Читать книгу Ethics in Psychotherapy and Counseling - Kenneth S. Pope - Страница 69

COMPETENCE AND CONFLICT

Оглавление

Pulled by patients holding exaggerated beliefs about our abilities and pushed by our own impulse to step in and help, our humility may fail us and we may resist admitting to ourselves and the client that we lack competence for a particular situation. We may need new clients to pay the bills and fear shutting off a valued referral source. Managed care may require us to take the patient. Nevertheless, extensive education, training, and supervised experience in working with adults does not qualify us to work with children; solid competence in providing individual therapy does not qualify us to lead a therapy group; and expertise in working with people who are profoundly depressed does not qualify us to work with people who have developmental disabilities.

At times, complex situations require great care to determine how to respond to a client’s needs while staying within our areas of competence. For example, a counselor may begin working with a client on issues related to depression, an area in which the counselor has had considerable education, training, and supervised experience. Much later the therapeutic journey leads into a problem area—bulimia—for which the counselor has little or no competence.

Alternatively, a client starts meeting with a counselor to deal with problems concentrating at work. Soon, the client says they suffer from agoraphobia. Can the counselor ethically assume that the course on anxieties and phobias that they took 10 years ago in graduate school makes them competent? The counselor must decide whether they have the time, energy, and interest in gaining competence through continuing education, study, or consultation to provide up-to-date treatment for agoraphobia or whether they need to refer the client or find some other way for the client to get competent help for agoraphobia.
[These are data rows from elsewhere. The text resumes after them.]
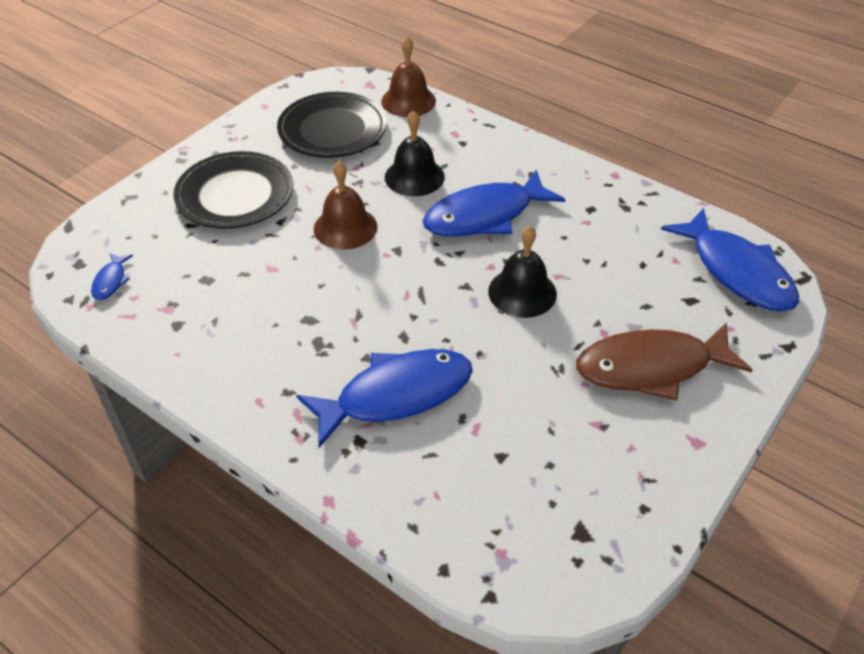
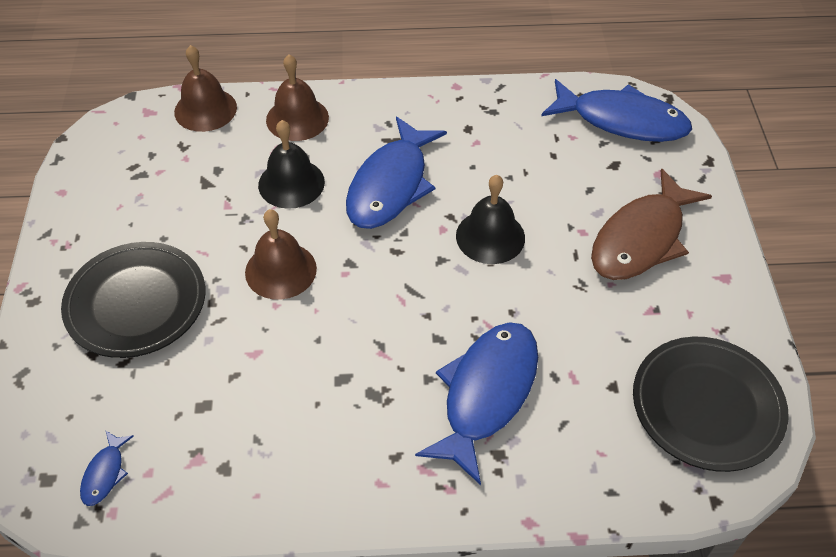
camera: 40 degrees left, 5 degrees up
blue fish [91,253,133,300] -> blue fish turned 45 degrees clockwise [80,430,134,506]
black plate [277,92,387,158] -> black plate moved to [633,337,789,472]
none -> brown bell [266,55,329,141]

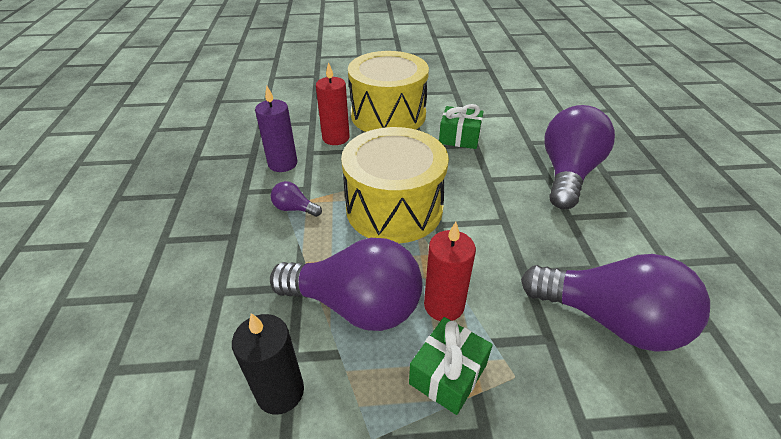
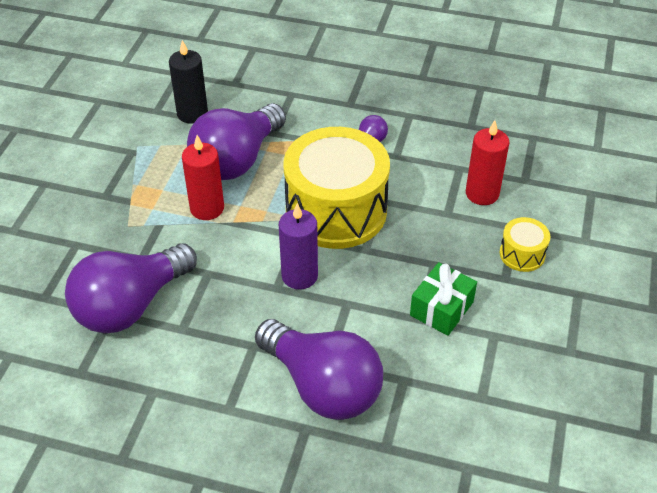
camera: 110 degrees right, 5 degrees up
purple candle [255,86,297,172] -> purple candle moved to [279,203,318,290]
yellow drum [348,51,429,132] -> yellow drum [499,217,550,272], size x0.43
green gift [409,317,493,415] -> none

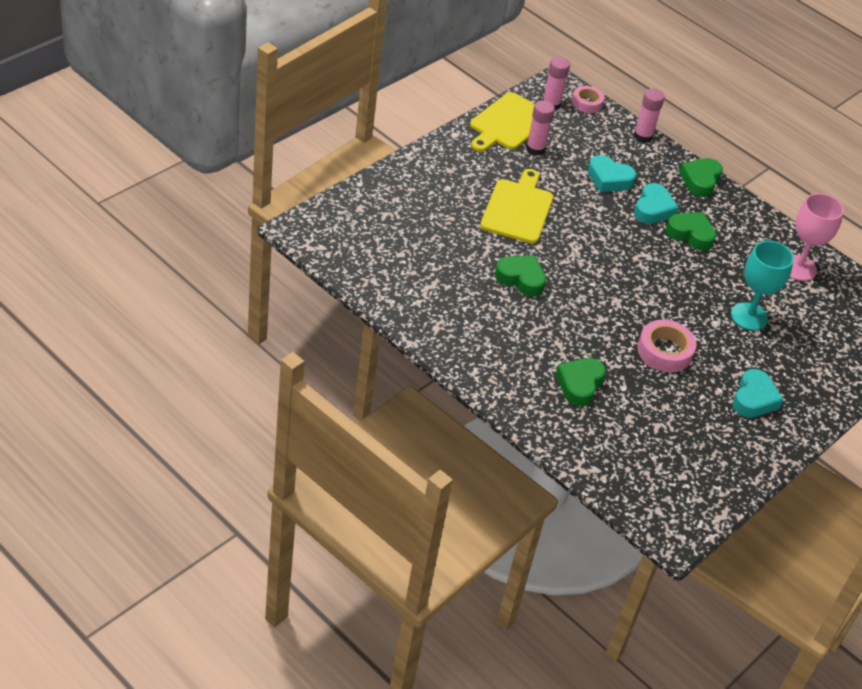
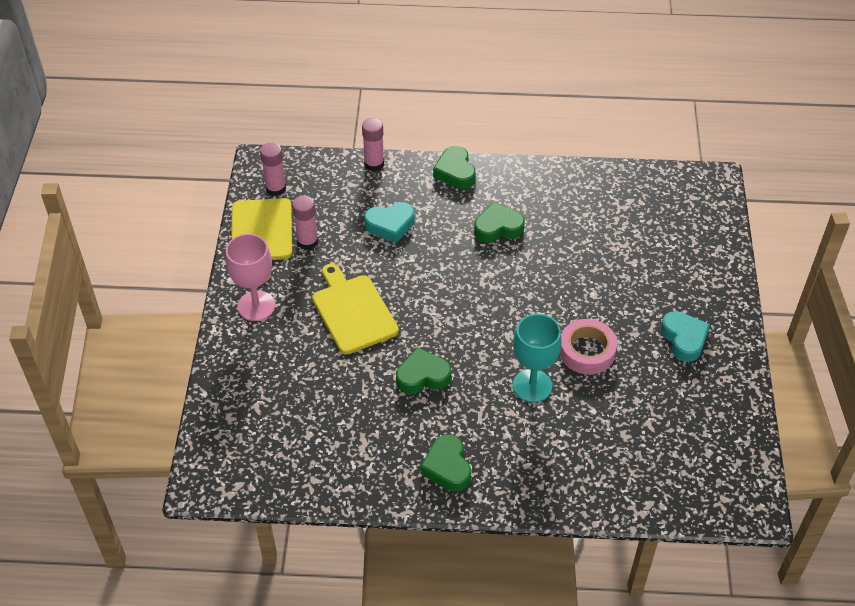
camera: 35 degrees left, 5 degrees up
green heart [556,358,606,406] -> green heart moved to [420,434,471,492]
pink tape [572,86,604,113] -> none
turquoise heart [634,183,679,224] -> none
turquoise goblet [731,241,794,331] -> turquoise goblet moved to [513,314,562,402]
pink goblet [790,193,844,281] -> pink goblet moved to [225,234,275,321]

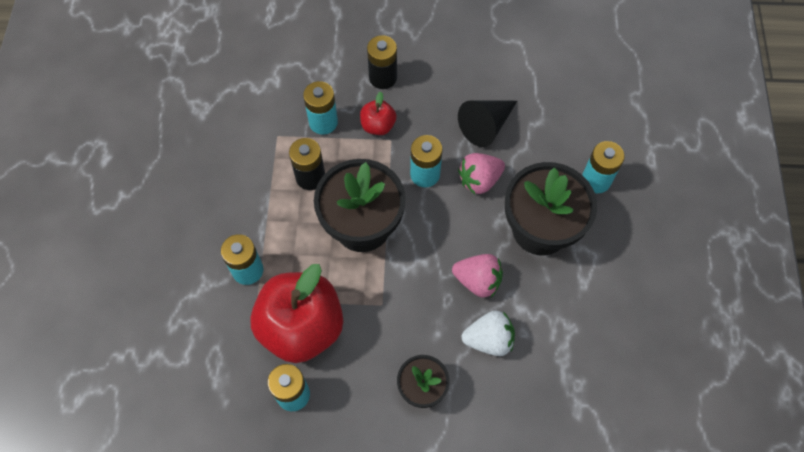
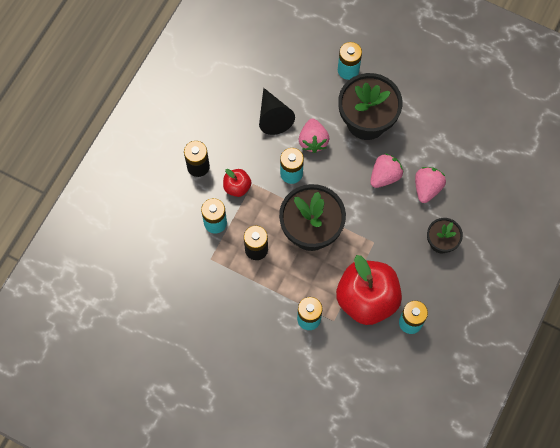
camera: 65 degrees left, 5 degrees up
white strawberry [462,310,515,356] -> pink strawberry [415,167,446,203]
Clinicians who work in isolated or small and rural communities often face this dilemma. They take workshops, consult long distance with experts, and come up with creative strategies to make sure that their clients receive competent care. Despite the clear ethical and legal mandates to practice only with competence, some of us suffer lapses. A national survey of psychologists, for example, found that almost one-fourth of the respondents indicated that they had practiced outside their area of competence either rarely or occasionally (Pope et al., 1987).